Convert the lines of the data below into a Markdown table with two columns, "Row" for the row number and "Text" for the line itself, skipping blank lines. Leave the pictures out of the table.
^^^^^^^^^^^^^^^^
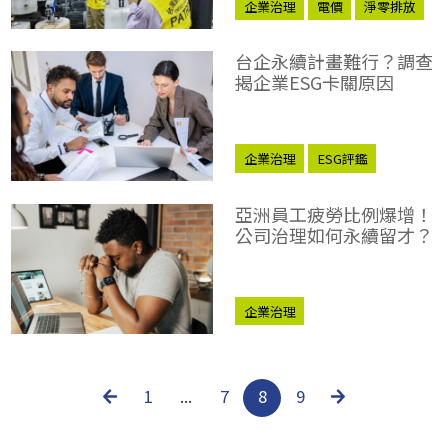
企業治理
電價
淨零排放
台企永續計畫難行？調查
揭企業ESG卡關原因
企業治理
ESG評鑑
亞洲員工疲勞比例爆增！
公司治理如何永續留才？
企業治理
1
...
7
8
9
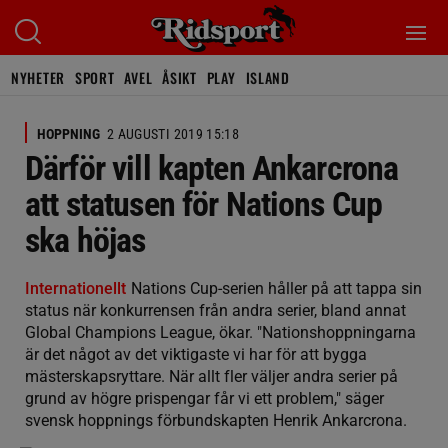
NYHETER
SPORT
AVEL
ÅSIKT
PLAY
ISLAND
HOPPNING
2 AUGUSTI 2019 15:18
Därför vill kapten Ankarcrona
att statusen för Nations Cup
ska höjas
Internationellt
Nations Cup-serien håller på att tappa sin
status när konkurrensen från andra serier, bland annat
Global Champions League, ökar. "Nationshoppningarna
är det något av det viktigaste vi har för att bygga
mästerskapsryttare. När allt fler väljer andra serier på
grund av högre prispengar får vi ett problem," säger
svensk hoppnings förbundskapten Henrik Ankarcrona.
^^^^^^^^^^^^^^^^
Answer box =
| Row | Text |
|---|---|
| 1 | 企業治理 |
| 2 | 電價 |
| 3 | 淨零排放 |
| 4 | 台企永續計畫難行？調查 |
| 5 | 揭企業ESG卡關原因 |
| 6 | 企業治理 |
| 7 | ESG評鑑 |
| 8 | 亞洲員工疲勞比例爆增！ |
| 9 | 公司治理如何永續留才？ |
| 10 | 企業治理 |
| 11 | 1 |
| 12 | ... |
| 13 | 7 |
| 14 | 8 |
| 15 | 9 |
| 16 | NYHETER |
| 17 | SPORT |
| 18 | AVEL |
| 19 | ÅSIKT |
| 20 | PLAY |
| 21 | ISLAND |
| 22 | HOPPNING |
| 23 | 2 AUGUSTI 2019 15:18 |
| 24 | Därför vill kapten Ankarcrona |
| 25 | att statusen för Nations Cup |
| 26 | ska höjas |
| 27 | Internationellt |
| 28 | Nations Cup-serien håller på att tappa sin |
| 29 | status när konkurrensen från andra serier, bland annat |
| 30 | Global Champions League, ökar. "Nationshoppningarna |
| 31 | är det något av det viktigaste vi har för att bygga |
| 32 | mästerskapsryttare. När allt fler väljer andra serier på |
| 33 | grund av högre prispengar får vi ett problem," säger |
| 34 | svensk hoppnings förbundskapten Henrik Ankarcrona. |